> [Short problem]: List every schedule entry given for Cheshire Town Hall in the voting text below, with its days and hours.

If you are mailing a ballot, the U.S. Postal Service recommends that it have been in the mail by Oct. 20 to ensure it arrives by Nov. 3. You can also drop off your mail-in ballot in person at your town or city hall and many have secure drop boxes for ballots so they can be returned at any time. Make sure the drop box is legitimate -- don't fall for cardboard boxes or handmade signs. 
 
Early in-person voting ends on Oct. 29. 
All ballots sent through the mail must be postmarked by Nov. 3 and received no later than Nov.  6. 
Ballots being dropped off must be delivered by 8 p.m. on Nov. 3 and do not require a postmark. 
 
If you are voting on election day, find your polling station here.
 
If you wish to vote early, you can find the place and hours here. Here are some local locations: 
 
Adams Town Hall: 9 to 4 weekdays; noon to 4 on Saturdays; and 9 to 1 on Sundays. 
 
Cheshire Town Hall: 9 to 4 Wednesday & Thursday (Oct. 21 & 22) and 9 to 5 Tuesday through Thursday (Oct. 27, 28 & 29); 2 to 4 on Saturday; 10 to noon on Sunday.

> [Data lines]:
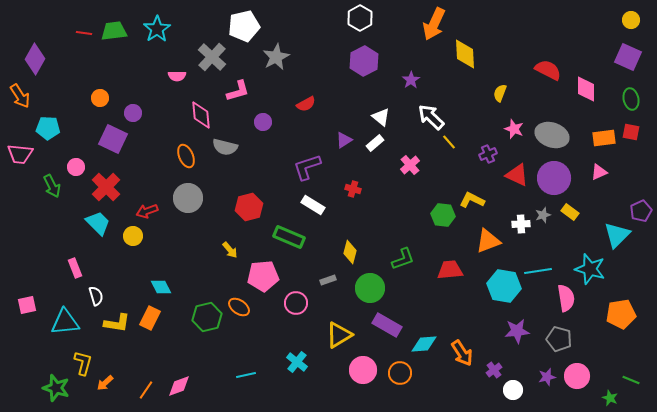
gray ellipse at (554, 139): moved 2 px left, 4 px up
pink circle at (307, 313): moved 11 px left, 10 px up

> [Exercise solution]:
- 9 to 4 on Wednesday and Thursday (Oct. 21 and 22)
- 9 to 5 Tuesday through Thursday (Oct. 27, 28 and 29)
- 2 to 4 on Saturday
- 10 to noon on Sunday